Frequency decomposition for modality disentanglement is an elegant solution: It requires no extra disentanglement networks, achieving separation solely via low-pass/high-pass filtering within adapters. The physical meaning is clear—low frequencies represent shared structures across modalities, while high frequencies represent modality-specific details. This idea can be migrated to any multimodal fusion task dealing with missing modalities.
Combining LBP priors with deep contrastive learning: LBP is a proven, effective texture descriptor in traditional methods. Utilizing it as an anchor/guidance for contrastive learning is a clever way to integrate traditional priors into deep learning. This "traditional prior guiding deep learning" strategy holds general applicability.
Adaptive sampling resolves training imbalance: The training imbalance issue caused by the combinatorial explosion of multi-modal missing scenarios is elegantly solved by adaptive sampling. This trick can be directly applied to other multimodal or multi-task learning scenarios.
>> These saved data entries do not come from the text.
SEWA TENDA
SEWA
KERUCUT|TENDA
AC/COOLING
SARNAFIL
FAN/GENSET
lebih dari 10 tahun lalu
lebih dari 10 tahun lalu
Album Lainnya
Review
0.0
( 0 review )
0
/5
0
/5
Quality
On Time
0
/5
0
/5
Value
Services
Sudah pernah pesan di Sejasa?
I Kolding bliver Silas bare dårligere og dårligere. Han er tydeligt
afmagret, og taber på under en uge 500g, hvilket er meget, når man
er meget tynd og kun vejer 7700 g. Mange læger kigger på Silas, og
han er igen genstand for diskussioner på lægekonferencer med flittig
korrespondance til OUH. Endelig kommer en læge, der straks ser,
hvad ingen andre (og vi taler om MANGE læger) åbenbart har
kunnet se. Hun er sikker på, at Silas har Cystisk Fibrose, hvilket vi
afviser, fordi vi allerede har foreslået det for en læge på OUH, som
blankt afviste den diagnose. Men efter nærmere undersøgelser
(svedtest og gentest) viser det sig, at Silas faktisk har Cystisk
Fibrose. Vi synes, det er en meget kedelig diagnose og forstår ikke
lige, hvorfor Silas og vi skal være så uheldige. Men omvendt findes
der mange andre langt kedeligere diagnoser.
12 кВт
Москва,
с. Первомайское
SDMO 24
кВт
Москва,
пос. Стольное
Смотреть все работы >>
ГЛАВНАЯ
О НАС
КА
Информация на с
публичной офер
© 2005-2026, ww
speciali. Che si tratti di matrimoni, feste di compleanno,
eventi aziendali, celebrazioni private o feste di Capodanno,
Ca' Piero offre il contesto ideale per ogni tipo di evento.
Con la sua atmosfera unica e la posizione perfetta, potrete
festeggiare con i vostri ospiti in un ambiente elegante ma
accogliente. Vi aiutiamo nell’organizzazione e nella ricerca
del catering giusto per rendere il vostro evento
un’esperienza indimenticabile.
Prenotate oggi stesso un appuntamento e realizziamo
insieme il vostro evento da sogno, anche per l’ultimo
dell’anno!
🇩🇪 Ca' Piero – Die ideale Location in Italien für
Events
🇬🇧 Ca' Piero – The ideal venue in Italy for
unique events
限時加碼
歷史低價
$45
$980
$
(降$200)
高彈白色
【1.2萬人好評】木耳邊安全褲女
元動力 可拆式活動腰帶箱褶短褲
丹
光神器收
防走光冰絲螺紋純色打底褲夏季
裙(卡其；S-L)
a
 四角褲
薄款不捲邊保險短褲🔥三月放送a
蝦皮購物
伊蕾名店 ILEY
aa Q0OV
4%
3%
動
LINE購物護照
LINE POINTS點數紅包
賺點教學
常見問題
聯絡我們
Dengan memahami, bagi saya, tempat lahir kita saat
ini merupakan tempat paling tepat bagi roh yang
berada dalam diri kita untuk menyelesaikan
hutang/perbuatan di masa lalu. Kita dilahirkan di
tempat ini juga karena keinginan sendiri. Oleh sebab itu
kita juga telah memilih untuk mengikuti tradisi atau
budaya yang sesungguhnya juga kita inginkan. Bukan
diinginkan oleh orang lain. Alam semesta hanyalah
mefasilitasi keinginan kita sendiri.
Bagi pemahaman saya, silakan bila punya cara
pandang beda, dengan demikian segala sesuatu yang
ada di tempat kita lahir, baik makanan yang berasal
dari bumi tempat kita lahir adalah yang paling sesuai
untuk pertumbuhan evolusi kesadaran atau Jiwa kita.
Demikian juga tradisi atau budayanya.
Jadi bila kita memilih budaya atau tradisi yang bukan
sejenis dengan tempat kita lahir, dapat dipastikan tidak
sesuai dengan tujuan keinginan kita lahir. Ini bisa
Limitations & Future Work¶

The frequency decomposition assumption of low frequency = shared and high frequency = specific might be overly simplistic; some cross-modality shared information may also reside in the mid-to-high frequency bands.
Current experiments only explore the combination of three modalities: RGB + Depth + IR. Its effectiveness when extended to more modalities (e.g., near-infrared NIR, long-wave infrared LWIR, etc.) remains unknown.
Computing LBP-guided contrastive loss requires extra extraction of LBP features, which increases preprocessing overhead.
The adaptive sampling strategy requires periodically evaluating validation set performance to update probabilities, which might be impractical in online learning scenarios.
In extreme cases where all sensors fail (no modality is available), the method naturally cannot help.

vs VP-FAS: VP-FAS utilizes visual prompts to handle missing modalities, learning modality-specific prompts to adapt to different inputs. In contrast, MMA-FAS deals with this through explicit feature disentanglement, which is more interpretable and yields better results.
vs Flexible-Modal FAS (FM-FAS): FM-FAS handles missing inputs via modality-independent training but does not distinguish between invariant and specific features. MMA-FAS's disentanglement strategy is more refined, preserving the value of available specific features even during omissions.
vs ViTAF: ViTAF uses auxiliary adapters on ViT for FAS but does not specifically address missing modalities. MMA-FAS's disentangling adapter is tailor-made for missing modalities while maintaining the advantage of lightweight fine-tuning from ViTAF.

Rating¶

Novelty: ⭐⭐⭐⭐ The combination of frequency-decomposition disentanglement, LBP-guided contrastive learning, and adaptive sampling is both novel and effective.
Experimental Thoroughness: ⭐⭐⭐⭐ Covers all missing scenarios, complete ablation studies, and includes cross-dataset validation.
Writing Quality: ⭐⭐⭐⭐ Clear problem formulation and well-articulated method motivations.
Value: ⭐⭐⭐⭐ Missing modality is a core issue in multimodal learning, making this solution highly practical for real-world deployments.